→ Description of the task
Whenever the word "Androidでさらに便利に" turns up in a line of the data below, copy that line.

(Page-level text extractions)
┄┄┄┄┄┄┄┄┄┄

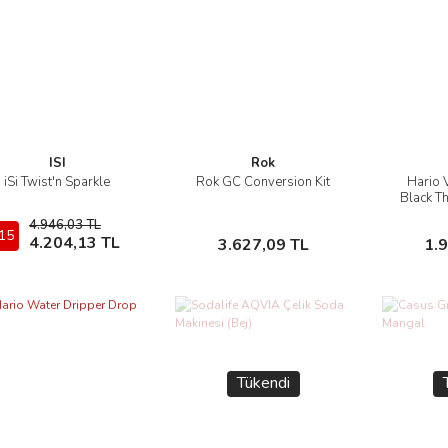
ISI
Rok
iSi Twist'n Sparkle
Rok GC Conversion Kit
Hario 
İncele
İncele
Black T
4.946,03 TL
15
Sepete Ekle
Sepete Ekle
4.204,13 TL
3.627,09 TL
1.
Tükendi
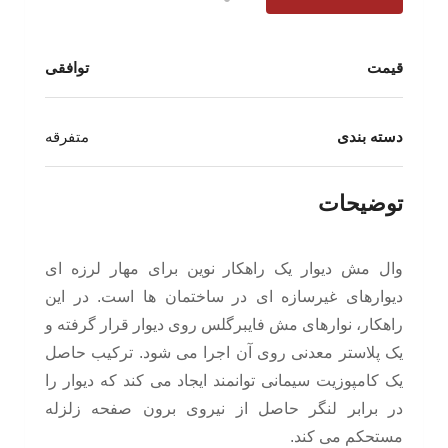
قیمت
توافقی
دسته بندی
متفرقه
توضیحات
وال مش دیوار یک راهکار نوین برای مهار لرزه ای
دیوارهای غیرسازه ای در ساختمان ها است. در این
راهکار، نوارهای مش فایبرگلس روی دیوار قرار گرفته و
یک پلاستر معدنی روی آن اجرا می­ شود. ترکیب حاصل
یک کامپوزیت سیمانی توانمند ایجاد می­ کند که دیوار را
در برابر لنگر حاصل از نیروی برون صفحه زلزله
مستحکم می­ کند.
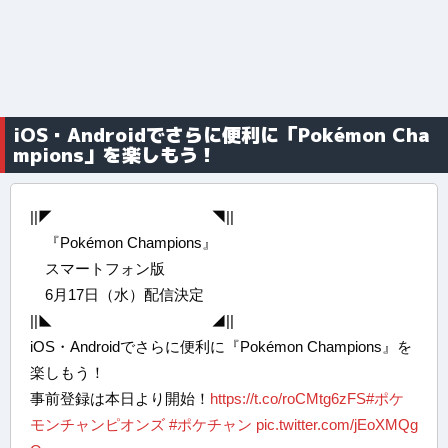
iOS・Androidでさらに便利に「Pokémon Cha
mpions」を楽しもう！
||◤ ◥||
『Pokémon Champions』
スマートフォン版
6月17日（水）配信決定
||◣ ◢||
iOS・Androidでさらに便利に『Pokémon Champions』を
楽しもう！
事前登録は本日より開始！
https://t.co/roCMtg6zFS
#ポケ
モンチャンピオンズ
#ポケチャン
pic.twitter.com/jEoXMQg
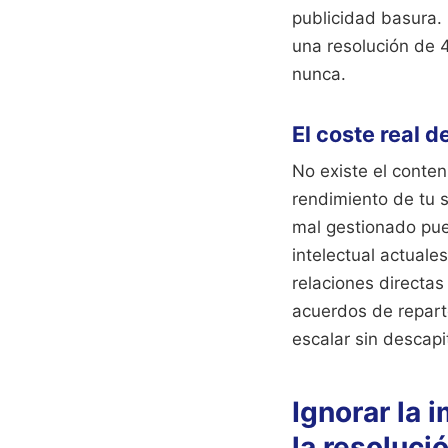
publicidad basura. 
una resolución de 
nunca.
El coste real de
No existe el conten
rendimiento de tu s
mal gestionado pue
intelectual actual
relaciones directa
acuerdos de repart
escalar sin descapi
Ignorar la 
la resoluci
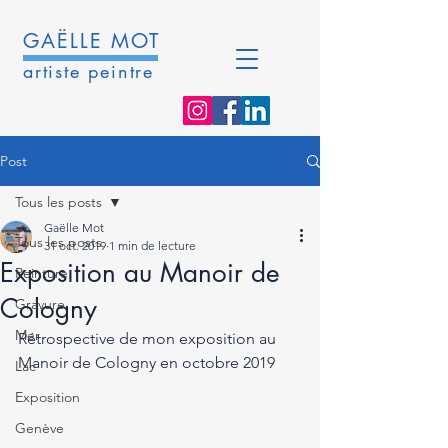
GAËLLE MOT
artiste peintre
Post
Tous les posts
Gaëlle Mot
Tous les posts
31 oct. 2019
1 min de lecture
Exposition au Manoir de
Peinture
Cologny
Gravure
Mer
Rétrospective de mon exposition au 
Manoir de Cologny en octobre 2019
Lac
Exposition
Genève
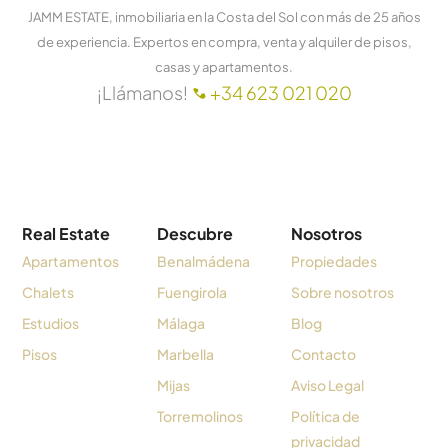
JAMM ESTATE, inmobiliaria en la Costa del Sol con más de 25 años
de experiencia. Expertos en compra, venta y alquiler de pisos,
casas y apartamentos.
¡Llámanos!
+34 623 021 020
Real Estate
Descubre
Nosotros
Apartamentos
Benalmádena
Propiedades
Chalets
Fuengirola
Sobre nosotros
Estudios
Málaga
Blog
Pisos
Marbella
Contacto
Mijas
Aviso Legal
Torremolinos
Política de
privacidad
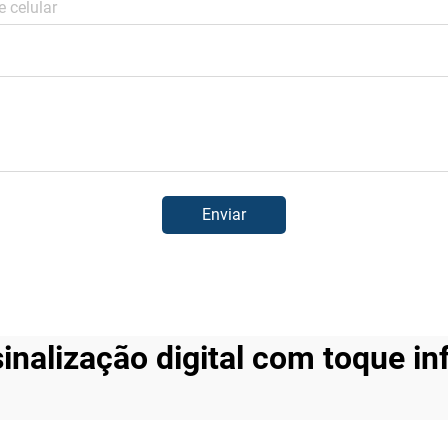
Enviar
sinalização digital com toque i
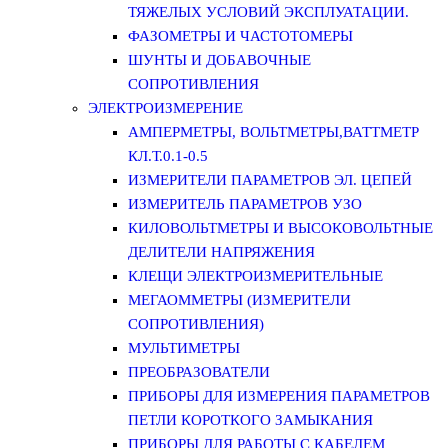
ТЯЖЕЛЫХ УСЛОВИЙ ЭКСПЛУАТАЦИИ.
ФАЗОМЕТРЫ И ЧАСТОТОМЕРЫ
ШУНТЫ И ДОБАВОЧНЫЕ
СОПРОТИВЛЕНИЯ
ЭЛЕКТРОИЗМЕРЕНИЕ
АМПЕРМЕТРЫ, ВОЛЬТМЕТРЫ,ВАТТМЕТР
КЛ.Т.0.1-0.5
ИЗМЕРИТЕЛИ ПАРАМЕТРОВ ЭЛ. ЦЕПЕЙ
ИЗМЕРИТЕЛЬ ПАРАМЕТРОВ УЗО
КИЛОВОЛЬТМЕТРЫ И ВЫСОКОВОЛЬТНЫЕ
ДЕЛИТЕЛИ НАПРЯЖЕНИЯ
КЛЕЩИ ЭЛЕКТРОИЗМЕРИТЕЛЬНЫЕ
МЕГАОММЕТРЫ (ИЗМЕРИТЕЛИ
СОПРОТИВЛЕНИЯ)
МУЛЬТИМЕТРЫ
ПРЕОБРАЗОВАТЕЛИ
ПРИБОРЫ ДЛЯ ИЗМЕРЕНИЯ ПАРАМЕТРОВ
ПЕТЛИ КОРОТКОГО ЗАМЫКАНИЯ
ПРИБОРЫ ДЛЯ РАБОТЫ С КАБЕЛЕМ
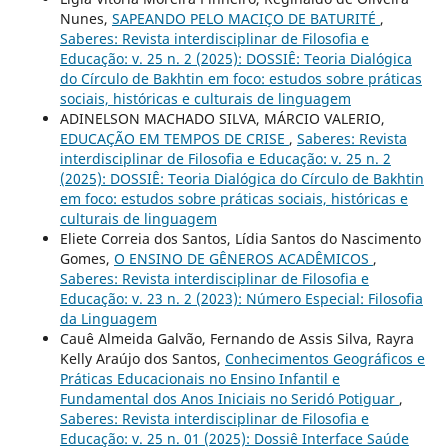
Nunes,
SAPEANDO PELO MACIÇO DE BATURITÉ
,
Saberes: Revista interdisciplinar de Filosofia e
Educação: v. 25 n. 2 (2025): DOSSIÊ: Teoria Dialógica
do Círculo de Bakhtin em foco: estudos sobre práticas
sociais, históricas e culturais de linguagem
ADINELSON MACHADO SILVA, MÁRCIO VALERIO,
EDUCAÇÃO EM TEMPOS DE CRISE
,
Saberes: Revista
interdisciplinar de Filosofia e Educação: v. 25 n. 2
(2025): DOSSIÊ: Teoria Dialógica do Círculo de Bakhtin
em foco: estudos sobre práticas sociais, históricas e
culturais de linguagem
Eliete Correia dos Santos, Lídia Santos do Nascimento
Gomes,
O ENSINO DE GÊNEROS ACADÊMICOS
,
Saberes: Revista interdisciplinar de Filosofia e
Educação: v. 23 n. 2 (2023): Número Especial: Filosofia
da Linguagem
Cauê Almeida Galvão, Fernando de Assis Silva, Rayra
Kelly Araújo dos Santos,
Conhecimentos Geográficos e
Práticas Educacionais no Ensino Infantil e
Fundamental dos Anos Iniciais no Seridó Potiguar
,
Saberes: Revista interdisciplinar de Filosofia e
Educação: v. 25 n. 01 (2025): Dossiê Interface Saúde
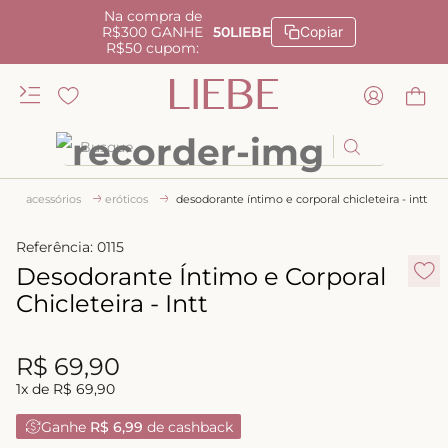
Na compra de
R$300 GANHE
50LIEBE
Copiar
R$50 cupom:
Busque
TERMOS MAIS BUSCADOS
acessórios
eróticos
desodorante íntimo e corporal chicleteira - intt
1
º
kiss me
Referência
:
0115
2
º
camisola
Desodorante Íntimo e Corporal
3
º
sutiã
Chicleteira - Intt
4
º
calcinha renda
R$
69
,
90
5
º
anatomic
1
x de
R$
69
,
90
6
º
calcinha alta
Ganhe
R$ 6,99
de cashback
7
º
triangulo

┄┄┄┄┄┄┄┄┄┄

→ Response
iOS・Androidでさらに便利に「Pokémon Cha
iOS・Androidでさらに便利に『Pokémon Champions』を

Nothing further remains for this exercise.